# Start of DATASET ROWS
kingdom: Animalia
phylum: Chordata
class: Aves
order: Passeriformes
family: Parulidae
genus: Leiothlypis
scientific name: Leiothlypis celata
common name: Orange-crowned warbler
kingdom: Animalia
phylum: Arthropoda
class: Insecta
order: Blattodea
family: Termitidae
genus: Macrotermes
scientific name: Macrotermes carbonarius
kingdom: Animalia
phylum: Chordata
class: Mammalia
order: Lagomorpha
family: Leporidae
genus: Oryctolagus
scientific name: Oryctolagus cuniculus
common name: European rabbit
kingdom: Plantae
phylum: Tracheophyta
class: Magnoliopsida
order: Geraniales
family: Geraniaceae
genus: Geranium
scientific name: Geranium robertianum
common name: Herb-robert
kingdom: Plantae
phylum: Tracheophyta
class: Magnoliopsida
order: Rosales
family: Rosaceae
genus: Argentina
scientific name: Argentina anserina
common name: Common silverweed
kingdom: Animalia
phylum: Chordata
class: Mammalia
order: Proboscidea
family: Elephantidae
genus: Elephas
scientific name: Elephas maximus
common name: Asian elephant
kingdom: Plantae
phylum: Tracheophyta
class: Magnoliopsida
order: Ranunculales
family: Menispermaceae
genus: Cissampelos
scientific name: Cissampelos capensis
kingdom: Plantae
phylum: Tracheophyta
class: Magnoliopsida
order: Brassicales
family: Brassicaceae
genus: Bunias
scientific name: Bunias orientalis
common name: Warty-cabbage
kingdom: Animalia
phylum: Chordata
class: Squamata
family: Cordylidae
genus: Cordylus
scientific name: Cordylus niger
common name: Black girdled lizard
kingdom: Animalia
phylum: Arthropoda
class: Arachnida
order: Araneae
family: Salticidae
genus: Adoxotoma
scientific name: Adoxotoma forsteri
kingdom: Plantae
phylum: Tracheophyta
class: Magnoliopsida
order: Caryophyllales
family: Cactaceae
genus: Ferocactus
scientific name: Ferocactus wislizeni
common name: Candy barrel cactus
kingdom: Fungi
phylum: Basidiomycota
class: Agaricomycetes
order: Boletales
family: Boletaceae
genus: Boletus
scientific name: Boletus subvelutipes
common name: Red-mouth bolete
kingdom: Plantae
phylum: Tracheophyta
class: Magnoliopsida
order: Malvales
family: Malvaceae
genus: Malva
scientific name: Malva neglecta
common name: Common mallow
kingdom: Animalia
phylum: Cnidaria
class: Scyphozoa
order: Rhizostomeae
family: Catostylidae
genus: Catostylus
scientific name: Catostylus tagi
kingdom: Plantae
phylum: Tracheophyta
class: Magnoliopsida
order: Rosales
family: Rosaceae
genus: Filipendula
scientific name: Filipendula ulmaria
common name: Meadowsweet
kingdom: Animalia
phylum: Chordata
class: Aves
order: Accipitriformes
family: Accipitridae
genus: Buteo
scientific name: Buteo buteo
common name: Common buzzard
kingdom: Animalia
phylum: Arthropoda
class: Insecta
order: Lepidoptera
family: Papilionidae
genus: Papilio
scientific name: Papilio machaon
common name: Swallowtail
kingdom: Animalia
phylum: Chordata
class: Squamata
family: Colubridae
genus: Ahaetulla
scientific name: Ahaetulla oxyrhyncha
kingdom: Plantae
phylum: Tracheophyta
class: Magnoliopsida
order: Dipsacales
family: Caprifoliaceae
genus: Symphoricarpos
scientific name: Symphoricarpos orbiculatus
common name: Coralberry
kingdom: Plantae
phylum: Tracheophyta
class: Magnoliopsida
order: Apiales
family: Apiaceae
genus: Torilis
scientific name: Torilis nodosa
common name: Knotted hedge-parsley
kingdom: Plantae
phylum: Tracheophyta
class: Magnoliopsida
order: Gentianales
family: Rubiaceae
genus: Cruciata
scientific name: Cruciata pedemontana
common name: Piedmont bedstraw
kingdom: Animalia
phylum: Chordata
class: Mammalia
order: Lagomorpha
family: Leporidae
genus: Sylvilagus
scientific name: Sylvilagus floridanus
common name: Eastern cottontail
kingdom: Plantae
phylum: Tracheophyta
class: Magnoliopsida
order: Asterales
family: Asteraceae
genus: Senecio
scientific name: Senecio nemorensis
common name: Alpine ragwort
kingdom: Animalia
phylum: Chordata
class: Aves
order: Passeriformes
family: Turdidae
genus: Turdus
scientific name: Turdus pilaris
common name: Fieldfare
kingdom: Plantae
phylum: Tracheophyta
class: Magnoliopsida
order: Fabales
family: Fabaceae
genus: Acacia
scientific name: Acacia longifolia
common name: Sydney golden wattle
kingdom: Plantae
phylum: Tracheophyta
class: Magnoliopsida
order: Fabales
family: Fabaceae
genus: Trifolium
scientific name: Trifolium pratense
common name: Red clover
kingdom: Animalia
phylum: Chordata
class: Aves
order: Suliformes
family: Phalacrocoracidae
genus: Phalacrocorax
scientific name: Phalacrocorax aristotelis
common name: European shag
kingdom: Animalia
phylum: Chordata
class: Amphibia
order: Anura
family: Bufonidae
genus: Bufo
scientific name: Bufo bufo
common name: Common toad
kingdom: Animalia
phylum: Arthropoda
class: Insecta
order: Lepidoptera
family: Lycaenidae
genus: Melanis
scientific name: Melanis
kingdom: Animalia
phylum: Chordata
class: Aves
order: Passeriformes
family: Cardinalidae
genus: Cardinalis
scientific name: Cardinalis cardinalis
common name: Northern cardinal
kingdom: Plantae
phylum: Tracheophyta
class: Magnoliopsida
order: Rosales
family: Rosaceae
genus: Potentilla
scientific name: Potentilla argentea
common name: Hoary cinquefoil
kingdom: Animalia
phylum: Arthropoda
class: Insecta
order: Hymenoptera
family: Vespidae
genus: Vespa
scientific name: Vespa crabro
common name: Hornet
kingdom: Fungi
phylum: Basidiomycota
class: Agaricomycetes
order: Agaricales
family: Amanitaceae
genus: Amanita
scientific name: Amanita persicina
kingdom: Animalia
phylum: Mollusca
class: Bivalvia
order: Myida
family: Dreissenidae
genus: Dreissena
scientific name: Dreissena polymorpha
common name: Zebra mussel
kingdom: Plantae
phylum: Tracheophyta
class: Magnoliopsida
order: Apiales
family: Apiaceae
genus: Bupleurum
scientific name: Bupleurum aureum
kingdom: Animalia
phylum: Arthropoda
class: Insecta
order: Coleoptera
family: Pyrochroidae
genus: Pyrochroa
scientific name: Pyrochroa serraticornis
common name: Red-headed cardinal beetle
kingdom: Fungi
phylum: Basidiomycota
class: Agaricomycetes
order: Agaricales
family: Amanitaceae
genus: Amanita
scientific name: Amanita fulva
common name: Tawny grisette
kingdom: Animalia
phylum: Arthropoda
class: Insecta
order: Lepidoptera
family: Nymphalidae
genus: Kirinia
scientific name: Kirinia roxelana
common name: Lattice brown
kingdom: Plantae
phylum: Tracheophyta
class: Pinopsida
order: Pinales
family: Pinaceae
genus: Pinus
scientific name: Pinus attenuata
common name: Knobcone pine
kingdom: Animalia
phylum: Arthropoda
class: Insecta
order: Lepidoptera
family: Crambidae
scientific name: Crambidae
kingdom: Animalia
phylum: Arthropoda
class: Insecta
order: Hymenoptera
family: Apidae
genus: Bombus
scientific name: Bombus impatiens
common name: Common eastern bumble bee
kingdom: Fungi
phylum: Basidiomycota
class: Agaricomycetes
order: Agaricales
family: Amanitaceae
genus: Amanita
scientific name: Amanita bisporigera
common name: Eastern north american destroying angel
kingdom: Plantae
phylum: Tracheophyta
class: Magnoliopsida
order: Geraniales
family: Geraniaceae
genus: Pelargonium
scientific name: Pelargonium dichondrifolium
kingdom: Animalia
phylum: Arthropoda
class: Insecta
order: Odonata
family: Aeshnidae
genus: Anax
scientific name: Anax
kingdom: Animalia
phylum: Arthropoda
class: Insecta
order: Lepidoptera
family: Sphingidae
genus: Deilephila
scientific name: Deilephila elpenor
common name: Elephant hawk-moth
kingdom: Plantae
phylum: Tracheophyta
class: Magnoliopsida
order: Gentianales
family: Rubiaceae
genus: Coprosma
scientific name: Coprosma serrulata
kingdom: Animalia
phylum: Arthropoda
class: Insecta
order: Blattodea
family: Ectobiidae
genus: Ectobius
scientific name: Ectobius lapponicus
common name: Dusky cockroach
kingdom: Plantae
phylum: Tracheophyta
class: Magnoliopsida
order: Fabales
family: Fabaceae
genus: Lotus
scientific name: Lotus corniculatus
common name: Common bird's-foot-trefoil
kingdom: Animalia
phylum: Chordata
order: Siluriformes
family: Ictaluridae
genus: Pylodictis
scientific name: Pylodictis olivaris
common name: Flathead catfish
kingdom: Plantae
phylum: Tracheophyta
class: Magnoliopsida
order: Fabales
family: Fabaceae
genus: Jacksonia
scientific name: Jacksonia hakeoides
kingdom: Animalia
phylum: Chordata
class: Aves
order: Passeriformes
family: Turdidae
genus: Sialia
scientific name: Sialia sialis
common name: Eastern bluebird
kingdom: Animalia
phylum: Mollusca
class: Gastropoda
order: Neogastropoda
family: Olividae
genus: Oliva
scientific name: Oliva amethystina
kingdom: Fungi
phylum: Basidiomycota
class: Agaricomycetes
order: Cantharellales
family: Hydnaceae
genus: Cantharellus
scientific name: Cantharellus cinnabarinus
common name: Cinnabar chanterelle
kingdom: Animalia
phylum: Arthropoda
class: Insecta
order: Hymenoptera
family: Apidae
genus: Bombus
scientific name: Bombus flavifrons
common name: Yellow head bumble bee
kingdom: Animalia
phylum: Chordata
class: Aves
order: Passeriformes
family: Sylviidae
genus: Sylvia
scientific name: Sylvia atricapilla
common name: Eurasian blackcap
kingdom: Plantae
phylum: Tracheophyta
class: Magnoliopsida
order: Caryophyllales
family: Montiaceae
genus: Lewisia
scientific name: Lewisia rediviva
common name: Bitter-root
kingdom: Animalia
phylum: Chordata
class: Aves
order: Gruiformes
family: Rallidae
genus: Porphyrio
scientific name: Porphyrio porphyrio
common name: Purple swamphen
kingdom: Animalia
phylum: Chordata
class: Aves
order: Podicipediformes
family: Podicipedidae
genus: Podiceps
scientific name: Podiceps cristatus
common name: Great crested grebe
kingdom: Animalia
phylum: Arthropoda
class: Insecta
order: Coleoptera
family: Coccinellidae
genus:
# End of DATASET ROWS
Render the lines of the items as a numbered list, beginning with the first line and continuing through the line containing "genus: Macrotermes". Leave out any blank lines.

1. kingdom: Animalia
2. phylum: Chordata
3. class: Aves
4. order: Passeriformes
5. family: Parulidae
6. genus: Leiothlypis
7. scientific name: Leiothlypis celata
8. common name: Orange-crowned warbler
9. kingdom: Animalia
10. phylum: Arthropoda
11. class: Insecta
12. order: Blattodea
13. family: Termitidae
14. genus: Macrotermes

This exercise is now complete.